Aşağıdaki Çerkes sürgünüyle ilgili metinden "unutmamak ve unutturmamaksa, ne" sözleriyle başlayıp "daha da daralabilir." sözleriyle biten kısmı hiçbir değişiklik yapmadan yazın.
*** Okuma Metni
Sevgili kurum ve kuruluşlarımız ve dahi seçtigimiz
temsilcilerimiz. Yurtseverliğinizden ve bu konudaki içten
samimiyetinize gövdemle imza atarım. Amma velakin, bu mesele için
bunlar yetmedi ve yetmiyor. Yetmediğini
yaşayarak gördük ve görüyoruz. Sadece “sürgün ve soykırımı”
unutmamak ve unutturmamaksa, ne zamana kadar ve kime?
Sevgili dostlarım, hepimiz yaşadığımız coğrafya parçalarının şu
andaki durumunu görüyor ve biliyoruz. Al Suriye'yi! Ürdün'ü
anlatmama gerek var mı? En sağlıklı ve en istikrarlı
diyebileceğimiz TC’nin ise Ermeni
soykırımı ve Kürt sorunu ile başı dertde. Rusya Federasyonu ise
1990 yılından bu yana dışta ve içte toparlanmaya çalışıyor. Yani
demem o ki, muhatap alabileceğimiz iki ülkede 21 Mayıs’ı
anlayacak, dinleyecek ve bize “bu sürgün halk Çerkesler ne
istiyor?” diyebilecek kadar bizimle ilgili değiller ve hatta
Moskova ile Ankara birlikte bize kızabilirler de! Bu ikiliye
Tiflis'e de eklerseniz, güvenlik alanımız daha da daralabilir.
******
*** Verilen Bilgiler
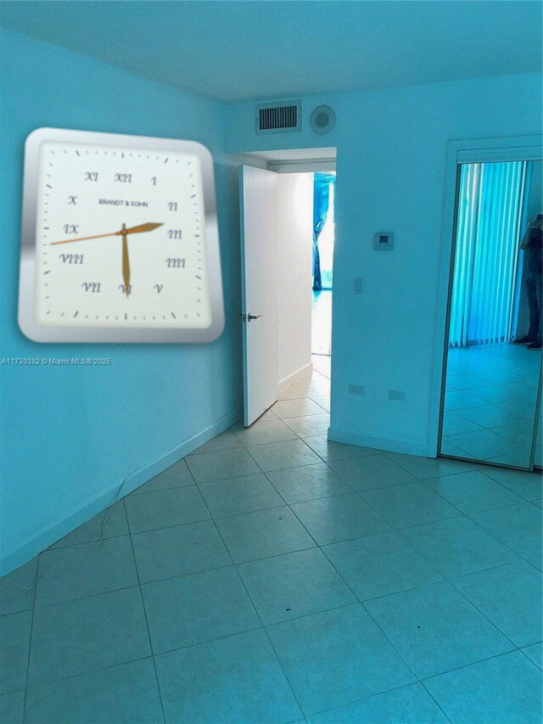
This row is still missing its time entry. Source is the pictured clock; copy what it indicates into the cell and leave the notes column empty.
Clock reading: 2:29:43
******
• Alıştırmanın Cevabı:
unutmamak ve unutturmamaksa, ne zamana kadar ve kime?
Sevgili dostlarım, hepimiz yaşadığımız coğrafya parçalarının şu
andaki durumunu görüyor ve biliyoruz. Al Suriye'yi! Ürdün'ü
anlatmama gerek var mı? En sağlıklı ve en istikrarlı
diyebileceğimiz TC’nin ise Ermeni
soykırımı ve Kürt sorunu ile başı dertde. Rusya Federasyonu ise
1990 yılından bu yana dışta ve içte toparlanmaya çalışıyor. Yani
demem o ki, muhatap alabileceğimiz iki ülkede 21 Mayıs’ı
anlayacak, dinleyecek ve bize “bu sürgün halk Çerkesler ne
istiyor?” diyebilecek kadar bizimle ilgili değiller ve hatta
Moskova ile Ankara birlikte bize kızabilirler de! Bu ikiliye
Tiflis'e de eklerseniz, güvenlik alanımız daha da daralabilir.